=== THE TASK ===
Reproduce word for word every line of the listing from its very first line through the line containing "сравнению с девяностыми", including both of those lines.

=== EXERCISE INPUTS ===
>>
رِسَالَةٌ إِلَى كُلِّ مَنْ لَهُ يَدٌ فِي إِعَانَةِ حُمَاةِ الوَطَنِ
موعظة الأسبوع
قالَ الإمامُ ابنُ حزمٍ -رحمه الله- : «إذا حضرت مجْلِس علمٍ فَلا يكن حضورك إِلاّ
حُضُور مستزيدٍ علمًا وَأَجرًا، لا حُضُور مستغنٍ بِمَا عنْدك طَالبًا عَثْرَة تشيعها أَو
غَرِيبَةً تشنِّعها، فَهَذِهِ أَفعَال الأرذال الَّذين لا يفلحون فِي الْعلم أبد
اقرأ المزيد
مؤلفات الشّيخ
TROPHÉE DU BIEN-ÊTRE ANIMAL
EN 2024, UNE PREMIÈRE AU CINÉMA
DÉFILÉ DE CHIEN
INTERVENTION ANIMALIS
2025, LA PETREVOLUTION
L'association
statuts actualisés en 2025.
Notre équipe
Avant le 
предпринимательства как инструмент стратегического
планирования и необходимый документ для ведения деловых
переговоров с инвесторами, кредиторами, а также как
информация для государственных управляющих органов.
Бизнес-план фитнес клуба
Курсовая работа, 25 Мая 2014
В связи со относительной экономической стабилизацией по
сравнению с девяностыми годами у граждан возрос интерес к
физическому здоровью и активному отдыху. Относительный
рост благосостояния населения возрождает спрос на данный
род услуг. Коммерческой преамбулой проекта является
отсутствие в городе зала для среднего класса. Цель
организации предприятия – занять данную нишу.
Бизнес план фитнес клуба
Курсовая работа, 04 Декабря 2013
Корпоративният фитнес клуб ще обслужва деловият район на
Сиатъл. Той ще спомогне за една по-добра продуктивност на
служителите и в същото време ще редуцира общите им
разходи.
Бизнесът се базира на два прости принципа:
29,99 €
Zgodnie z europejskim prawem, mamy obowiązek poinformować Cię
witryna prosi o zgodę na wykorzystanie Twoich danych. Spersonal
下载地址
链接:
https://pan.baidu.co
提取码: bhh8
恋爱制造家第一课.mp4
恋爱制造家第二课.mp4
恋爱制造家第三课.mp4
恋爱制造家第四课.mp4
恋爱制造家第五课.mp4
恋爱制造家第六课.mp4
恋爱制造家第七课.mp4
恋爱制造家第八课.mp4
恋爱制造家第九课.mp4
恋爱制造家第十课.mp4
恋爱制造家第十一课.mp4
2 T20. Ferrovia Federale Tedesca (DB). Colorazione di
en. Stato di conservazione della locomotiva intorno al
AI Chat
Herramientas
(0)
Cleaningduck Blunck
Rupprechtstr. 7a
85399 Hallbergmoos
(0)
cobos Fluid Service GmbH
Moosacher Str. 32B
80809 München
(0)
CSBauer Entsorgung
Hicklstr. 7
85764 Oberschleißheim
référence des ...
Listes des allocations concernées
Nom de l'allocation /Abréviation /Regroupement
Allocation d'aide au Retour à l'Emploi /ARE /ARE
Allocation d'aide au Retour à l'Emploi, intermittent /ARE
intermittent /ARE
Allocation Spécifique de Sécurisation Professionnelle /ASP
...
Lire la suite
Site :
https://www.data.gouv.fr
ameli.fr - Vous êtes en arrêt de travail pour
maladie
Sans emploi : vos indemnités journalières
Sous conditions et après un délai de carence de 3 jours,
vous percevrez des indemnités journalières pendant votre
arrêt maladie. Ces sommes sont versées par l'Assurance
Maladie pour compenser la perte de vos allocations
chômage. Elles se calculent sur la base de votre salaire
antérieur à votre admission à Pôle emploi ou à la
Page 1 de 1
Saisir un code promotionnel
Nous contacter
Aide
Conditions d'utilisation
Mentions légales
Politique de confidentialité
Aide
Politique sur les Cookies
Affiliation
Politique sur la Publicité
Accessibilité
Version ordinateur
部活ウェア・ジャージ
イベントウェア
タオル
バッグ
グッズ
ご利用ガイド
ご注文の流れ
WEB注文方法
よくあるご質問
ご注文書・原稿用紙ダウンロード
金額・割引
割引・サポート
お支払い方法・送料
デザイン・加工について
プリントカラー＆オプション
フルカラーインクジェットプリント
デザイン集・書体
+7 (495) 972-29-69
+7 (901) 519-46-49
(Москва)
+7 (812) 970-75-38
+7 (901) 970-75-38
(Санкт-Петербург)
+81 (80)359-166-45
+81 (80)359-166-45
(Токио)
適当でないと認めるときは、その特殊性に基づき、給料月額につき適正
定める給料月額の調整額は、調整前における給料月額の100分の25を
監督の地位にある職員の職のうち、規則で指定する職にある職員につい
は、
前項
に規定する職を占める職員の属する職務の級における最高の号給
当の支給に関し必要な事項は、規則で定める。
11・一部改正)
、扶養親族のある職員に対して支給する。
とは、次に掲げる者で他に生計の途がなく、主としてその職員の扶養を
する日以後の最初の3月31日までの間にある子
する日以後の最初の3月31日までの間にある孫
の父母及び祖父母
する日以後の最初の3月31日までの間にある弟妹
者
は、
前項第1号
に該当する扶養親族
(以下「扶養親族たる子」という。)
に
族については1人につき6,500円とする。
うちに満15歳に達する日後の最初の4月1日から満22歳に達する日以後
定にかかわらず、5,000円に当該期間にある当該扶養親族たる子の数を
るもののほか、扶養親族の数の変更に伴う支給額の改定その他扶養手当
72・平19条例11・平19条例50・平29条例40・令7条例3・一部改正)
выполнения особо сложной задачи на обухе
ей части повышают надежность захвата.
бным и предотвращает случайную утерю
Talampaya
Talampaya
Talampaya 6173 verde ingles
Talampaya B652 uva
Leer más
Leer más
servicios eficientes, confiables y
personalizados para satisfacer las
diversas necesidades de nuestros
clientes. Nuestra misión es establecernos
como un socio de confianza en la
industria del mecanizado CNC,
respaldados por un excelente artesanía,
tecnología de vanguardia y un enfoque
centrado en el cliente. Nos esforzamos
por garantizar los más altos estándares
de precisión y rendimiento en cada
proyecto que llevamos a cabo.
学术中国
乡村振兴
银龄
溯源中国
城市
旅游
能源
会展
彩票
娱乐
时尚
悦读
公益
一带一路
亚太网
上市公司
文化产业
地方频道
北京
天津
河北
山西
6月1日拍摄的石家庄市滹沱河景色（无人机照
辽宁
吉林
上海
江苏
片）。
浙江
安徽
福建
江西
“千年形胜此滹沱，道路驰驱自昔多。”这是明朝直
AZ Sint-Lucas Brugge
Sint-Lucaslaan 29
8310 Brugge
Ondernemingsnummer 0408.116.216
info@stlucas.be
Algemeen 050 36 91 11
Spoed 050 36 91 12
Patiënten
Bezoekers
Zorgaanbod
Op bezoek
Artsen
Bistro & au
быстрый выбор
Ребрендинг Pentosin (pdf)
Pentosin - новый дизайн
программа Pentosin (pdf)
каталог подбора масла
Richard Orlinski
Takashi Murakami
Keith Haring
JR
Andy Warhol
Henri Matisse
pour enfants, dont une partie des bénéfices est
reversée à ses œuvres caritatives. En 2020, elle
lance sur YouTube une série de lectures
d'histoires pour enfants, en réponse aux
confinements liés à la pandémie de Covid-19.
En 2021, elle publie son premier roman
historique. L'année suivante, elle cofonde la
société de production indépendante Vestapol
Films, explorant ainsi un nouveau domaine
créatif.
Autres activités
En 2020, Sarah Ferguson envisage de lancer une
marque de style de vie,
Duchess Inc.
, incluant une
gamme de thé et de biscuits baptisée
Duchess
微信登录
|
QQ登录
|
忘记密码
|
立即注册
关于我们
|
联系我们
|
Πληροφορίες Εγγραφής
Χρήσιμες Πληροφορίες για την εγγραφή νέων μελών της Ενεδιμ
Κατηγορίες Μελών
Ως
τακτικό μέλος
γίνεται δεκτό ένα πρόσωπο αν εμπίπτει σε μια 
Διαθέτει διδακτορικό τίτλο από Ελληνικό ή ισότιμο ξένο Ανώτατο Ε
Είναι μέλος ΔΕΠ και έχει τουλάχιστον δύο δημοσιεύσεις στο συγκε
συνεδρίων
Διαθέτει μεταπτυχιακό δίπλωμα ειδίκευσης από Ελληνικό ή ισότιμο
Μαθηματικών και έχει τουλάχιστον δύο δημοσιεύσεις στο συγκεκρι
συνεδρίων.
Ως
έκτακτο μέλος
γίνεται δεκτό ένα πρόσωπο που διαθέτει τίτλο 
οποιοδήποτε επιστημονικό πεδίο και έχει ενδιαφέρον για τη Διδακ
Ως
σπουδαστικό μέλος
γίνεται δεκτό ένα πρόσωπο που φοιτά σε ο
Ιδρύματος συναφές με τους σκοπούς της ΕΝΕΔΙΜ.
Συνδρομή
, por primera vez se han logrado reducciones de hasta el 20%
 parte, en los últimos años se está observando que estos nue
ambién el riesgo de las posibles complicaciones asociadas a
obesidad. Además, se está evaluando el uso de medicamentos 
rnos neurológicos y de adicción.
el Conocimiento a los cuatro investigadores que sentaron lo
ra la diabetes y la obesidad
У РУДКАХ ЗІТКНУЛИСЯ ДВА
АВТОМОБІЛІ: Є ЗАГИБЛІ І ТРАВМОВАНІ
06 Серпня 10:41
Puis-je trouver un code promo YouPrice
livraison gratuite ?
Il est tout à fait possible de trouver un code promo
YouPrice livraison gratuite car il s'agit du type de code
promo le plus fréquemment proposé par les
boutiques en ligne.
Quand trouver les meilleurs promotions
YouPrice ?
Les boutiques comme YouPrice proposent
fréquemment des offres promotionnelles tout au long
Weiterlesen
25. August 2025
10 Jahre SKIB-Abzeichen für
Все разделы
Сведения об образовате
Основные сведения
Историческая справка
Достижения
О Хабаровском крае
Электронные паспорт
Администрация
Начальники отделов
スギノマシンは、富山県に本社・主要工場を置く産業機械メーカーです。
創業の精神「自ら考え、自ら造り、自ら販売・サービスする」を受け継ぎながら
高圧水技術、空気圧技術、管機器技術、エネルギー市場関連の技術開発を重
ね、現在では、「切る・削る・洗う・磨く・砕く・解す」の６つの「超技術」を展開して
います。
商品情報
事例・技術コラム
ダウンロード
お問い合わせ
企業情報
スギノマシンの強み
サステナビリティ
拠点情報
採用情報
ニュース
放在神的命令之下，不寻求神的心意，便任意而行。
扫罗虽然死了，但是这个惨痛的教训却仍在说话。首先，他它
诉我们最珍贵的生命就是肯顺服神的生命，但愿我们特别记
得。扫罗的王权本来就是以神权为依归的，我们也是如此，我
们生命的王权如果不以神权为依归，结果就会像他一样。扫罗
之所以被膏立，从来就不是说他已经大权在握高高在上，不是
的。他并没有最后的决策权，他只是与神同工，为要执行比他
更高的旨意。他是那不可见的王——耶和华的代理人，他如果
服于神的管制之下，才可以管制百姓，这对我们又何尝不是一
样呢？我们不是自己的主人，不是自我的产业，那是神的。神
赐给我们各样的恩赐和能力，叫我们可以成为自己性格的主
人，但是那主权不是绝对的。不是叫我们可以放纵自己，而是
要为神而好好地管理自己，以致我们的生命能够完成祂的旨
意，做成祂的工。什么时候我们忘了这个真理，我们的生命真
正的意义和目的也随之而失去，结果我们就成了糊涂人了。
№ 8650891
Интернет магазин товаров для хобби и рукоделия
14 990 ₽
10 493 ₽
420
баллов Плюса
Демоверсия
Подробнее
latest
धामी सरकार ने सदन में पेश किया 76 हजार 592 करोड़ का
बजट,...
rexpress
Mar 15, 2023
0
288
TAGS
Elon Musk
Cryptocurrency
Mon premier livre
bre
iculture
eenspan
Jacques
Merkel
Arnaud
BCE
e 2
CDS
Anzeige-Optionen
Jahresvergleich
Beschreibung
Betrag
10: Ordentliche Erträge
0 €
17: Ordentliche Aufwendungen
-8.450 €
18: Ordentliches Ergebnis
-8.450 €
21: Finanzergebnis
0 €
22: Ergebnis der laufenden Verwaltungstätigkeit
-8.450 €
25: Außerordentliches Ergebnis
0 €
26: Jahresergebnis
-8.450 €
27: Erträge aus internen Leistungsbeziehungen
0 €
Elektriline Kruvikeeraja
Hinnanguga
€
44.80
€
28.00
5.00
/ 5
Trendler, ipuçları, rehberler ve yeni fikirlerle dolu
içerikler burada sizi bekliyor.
<<
=== FINISHED EXERCISE ===
رِسَالَةٌ إِلَى كُلِّ مَنْ لَهُ يَدٌ فِي إِعَانَةِ حُمَاةِ الوَطَنِ
موعظة الأسبوع
قالَ الإمامُ ابنُ حزمٍ -رحمه الله- : «إذا حضرت مجْلِس علمٍ فَلا يكن حضورك إِلاّ
حُضُور مستزيدٍ علمًا وَأَجرًا، لا حُضُور مستغنٍ بِمَا عنْدك طَالبًا عَثْرَة تشيعها أَو
غَرِيبَةً تشنِّعها، فَهَذِهِ أَفعَال الأرذال الَّذين لا يفلحون فِي الْعلم أبد
اقرأ المزيد
مؤلفات الشّيخ
TROPHÉE DU BIEN-ÊTRE ANIMAL
EN 2024, UNE PREMIÈRE AU CINÉMA
DÉFILÉ DE CHIEN
INTERVENTION ANIMALIS
2025, LA PETREVOLUTION
L'association
statuts actualisés en 2025.
Notre équipe
Avant le 
предпринимательства как инструмент стратегического
планирования и необходимый документ для ведения деловых
переговоров с инвесторами, кредиторами, а также как
информация для государственных управляющих органов.
Бизнес-план фитнес клуба
Курсовая работа, 25 Мая 2014
В связи со относительной экономической стабилизацией по
сравнению с девяностыми годами у граждан возрос интерес к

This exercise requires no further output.